Try it in my local PC in the office which must use above proxy like the auto jobs to access the cluster, hit EOF in 6/200: given high-memory scale-up* pods in the slack are removed, now EOF much less than before they're removed.
But try it in above rhv engine which is in the same network of the cluster without the need of using above proxy, the commands are run much faster, hit EOF in zero/1000.
Thus, looks like the high-memory usage issue, the client-cluster network issue and possible performance issue had big impact to the bug, just a guess.

Comment 11 Wei Sun 2020-04-10 11:53:42 UTC

Remove rhv from the summary since it's one rhv specific issue. Set it to low severity since looks like the test does not be terminated or be impacted without specifying a proxy.

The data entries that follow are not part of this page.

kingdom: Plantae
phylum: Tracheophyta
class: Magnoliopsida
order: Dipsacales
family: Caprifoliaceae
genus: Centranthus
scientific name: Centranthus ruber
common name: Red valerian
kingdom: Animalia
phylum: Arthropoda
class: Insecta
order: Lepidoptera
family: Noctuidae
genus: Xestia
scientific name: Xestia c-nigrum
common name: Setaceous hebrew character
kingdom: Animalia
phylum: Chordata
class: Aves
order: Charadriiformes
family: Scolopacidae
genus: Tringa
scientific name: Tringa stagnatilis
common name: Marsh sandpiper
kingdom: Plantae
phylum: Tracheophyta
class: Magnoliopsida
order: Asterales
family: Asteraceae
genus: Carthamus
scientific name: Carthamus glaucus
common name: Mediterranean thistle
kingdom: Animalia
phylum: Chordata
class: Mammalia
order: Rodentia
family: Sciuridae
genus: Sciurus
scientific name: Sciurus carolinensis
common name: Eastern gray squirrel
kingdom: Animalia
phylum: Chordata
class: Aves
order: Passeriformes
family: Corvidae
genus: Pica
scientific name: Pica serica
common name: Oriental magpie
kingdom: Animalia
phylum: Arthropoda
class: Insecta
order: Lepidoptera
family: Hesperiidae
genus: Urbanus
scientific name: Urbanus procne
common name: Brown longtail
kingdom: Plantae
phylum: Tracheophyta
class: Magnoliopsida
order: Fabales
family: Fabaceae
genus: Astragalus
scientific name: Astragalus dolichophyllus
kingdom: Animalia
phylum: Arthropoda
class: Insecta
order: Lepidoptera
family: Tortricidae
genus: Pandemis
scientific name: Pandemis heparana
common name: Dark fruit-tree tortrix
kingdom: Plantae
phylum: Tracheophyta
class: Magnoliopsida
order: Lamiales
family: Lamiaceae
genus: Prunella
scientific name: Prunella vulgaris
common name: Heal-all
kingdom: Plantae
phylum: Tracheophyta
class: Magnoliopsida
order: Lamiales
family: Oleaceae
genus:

Comment 12 Peter Lauterbach 2020-04-10 19:27:27 UTC

We are no longer seeing this issue since we removed the proxy from our test environment, and access the cluster directly.
This issue is NOT a blocker for GA of OCP 4.4 on RHV IPI

Comment 15 Ke Wang 2020-04-14 15:26:30 UTC

We have a such new automation test on OCP-on-RHV environment without proxy, no longer hit the same error. So close bug.